WHAT THE EXERCISE ASKS
Exclude the pictures and retype the entries as written.

------ AVAILABLE RECORDS ------

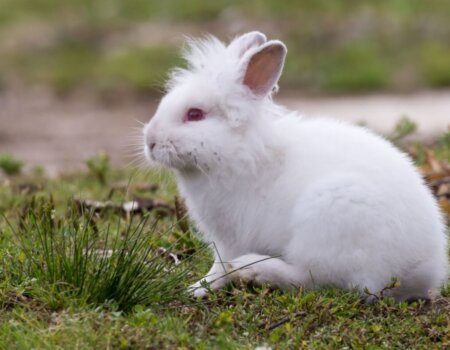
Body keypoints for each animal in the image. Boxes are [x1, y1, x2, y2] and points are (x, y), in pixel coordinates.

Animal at [143, 31, 446, 302]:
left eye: (195, 114)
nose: (150, 141)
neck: (237, 152)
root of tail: (421, 270)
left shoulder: (230, 238)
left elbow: (220, 267)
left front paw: (198, 288)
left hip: (328, 223)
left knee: (316, 279)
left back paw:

------

SOLUTION BELOW
Body keypoints for each animal in the image. Boxes are [x1, y1, x2, y2] and points are (x, y), in pixel coordinates.

Animal at [143, 31, 446, 302]:
left eye: (195, 114)
nose: (150, 141)
neck: (237, 152)
root of tail: (421, 270)
left shoulder: (230, 238)
left elbow: (220, 267)
left front paw: (198, 288)
left hip: (328, 223)
left knee: (316, 279)
left back paw:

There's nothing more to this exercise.